New Delhi

Somehow, even those who lay great store regarding important anniversaries have simply forgotten a resonant and significant one: forty-five years ago, in 1969, prime minister Indira Gandhi convinced Parliament to amend the Companies Act and impose a total ban on corporate giving to political parties. The ban signified an attempt at eliminating the most important legal source of election funds.

There of course was one major lacunae in the proposal which negated the earnestness behind the move. The proposal did not provide for an alternative financing mechanism, and far from abolishing the link between business and politics, it effectively pushed campaign finance underground, an affliction that exists to the present day. As a recent analysis has pointed out, it’s an open secret that the opaque funding of elections represents the single-biggest driver of political corruption and criminality in India.

As early as 1964, the government-appointed Santhanam Committee warned of the corrosive effects of collusion between businessmen and politicians. Indira Gandhi was perhaps alarmed by the swell of corporate support for right-wing opposition parties like the Swatantra Party and the Jana Sangh, as well as the threat the business-friendly Congress veterans who comprised the Syndicate posed to her leadership within the Congress, yearned to cut them down to size.

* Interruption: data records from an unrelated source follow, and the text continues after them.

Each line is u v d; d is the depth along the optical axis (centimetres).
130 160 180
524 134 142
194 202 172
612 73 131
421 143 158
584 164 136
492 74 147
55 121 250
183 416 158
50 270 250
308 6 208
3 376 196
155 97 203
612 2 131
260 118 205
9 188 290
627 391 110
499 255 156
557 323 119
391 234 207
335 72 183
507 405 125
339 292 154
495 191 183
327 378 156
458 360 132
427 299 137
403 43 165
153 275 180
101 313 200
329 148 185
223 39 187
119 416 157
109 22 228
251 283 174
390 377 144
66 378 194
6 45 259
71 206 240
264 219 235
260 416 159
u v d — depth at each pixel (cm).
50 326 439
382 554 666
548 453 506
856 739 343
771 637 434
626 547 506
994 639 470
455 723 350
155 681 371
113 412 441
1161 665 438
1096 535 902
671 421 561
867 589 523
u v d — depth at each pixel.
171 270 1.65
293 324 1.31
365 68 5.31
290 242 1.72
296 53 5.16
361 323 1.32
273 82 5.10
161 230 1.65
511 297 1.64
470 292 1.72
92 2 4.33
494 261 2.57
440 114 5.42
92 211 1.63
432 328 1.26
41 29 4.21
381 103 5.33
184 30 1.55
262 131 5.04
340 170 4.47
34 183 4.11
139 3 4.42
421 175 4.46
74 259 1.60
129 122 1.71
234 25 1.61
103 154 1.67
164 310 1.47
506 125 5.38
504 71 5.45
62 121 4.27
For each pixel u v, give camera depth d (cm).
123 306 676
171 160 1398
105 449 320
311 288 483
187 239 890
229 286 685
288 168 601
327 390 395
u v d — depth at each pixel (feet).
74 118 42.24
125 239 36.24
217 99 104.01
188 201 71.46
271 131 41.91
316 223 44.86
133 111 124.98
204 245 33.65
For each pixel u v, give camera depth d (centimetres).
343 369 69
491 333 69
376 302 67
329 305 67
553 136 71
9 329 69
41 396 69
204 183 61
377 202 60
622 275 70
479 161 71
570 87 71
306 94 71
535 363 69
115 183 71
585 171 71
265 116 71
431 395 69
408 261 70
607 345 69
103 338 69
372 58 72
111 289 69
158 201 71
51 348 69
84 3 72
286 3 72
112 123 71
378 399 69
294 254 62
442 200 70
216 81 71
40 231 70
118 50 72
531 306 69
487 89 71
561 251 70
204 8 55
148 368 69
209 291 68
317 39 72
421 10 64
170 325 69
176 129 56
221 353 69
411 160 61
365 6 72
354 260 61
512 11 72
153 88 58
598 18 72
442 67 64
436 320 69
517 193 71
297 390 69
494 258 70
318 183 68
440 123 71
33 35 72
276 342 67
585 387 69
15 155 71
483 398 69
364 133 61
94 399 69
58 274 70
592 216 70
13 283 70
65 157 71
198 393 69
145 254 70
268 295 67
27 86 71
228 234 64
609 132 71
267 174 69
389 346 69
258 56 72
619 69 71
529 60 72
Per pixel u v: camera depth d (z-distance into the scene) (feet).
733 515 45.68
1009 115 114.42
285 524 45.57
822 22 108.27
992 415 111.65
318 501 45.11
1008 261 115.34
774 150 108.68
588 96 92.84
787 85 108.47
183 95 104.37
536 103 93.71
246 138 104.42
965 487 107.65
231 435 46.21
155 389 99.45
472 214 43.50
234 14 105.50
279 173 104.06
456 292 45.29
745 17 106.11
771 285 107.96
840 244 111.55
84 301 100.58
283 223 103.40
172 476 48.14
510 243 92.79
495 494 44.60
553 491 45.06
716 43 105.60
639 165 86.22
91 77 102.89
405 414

The truth of the matter is that no government has had the courage to substitute private sources of party funds with state-funding of elections or party expenses. Black money has become institutionalised.

The ban, according to the American political scientist Stanley Kochanek ushered in an era of “briefcase politics.” It spurred the rise of individuals and organisations, especially those with criminal backgrounds, who had access to unaccounted money and were thus sought after by parties for their ability to discreetly aggregate and distribute cash. In the initial decades of the republic, the Congress had contracted with all manner of lawbreakers and mercenaries to quietly manage elections. Now, such characters were openly embraced by all almost every party.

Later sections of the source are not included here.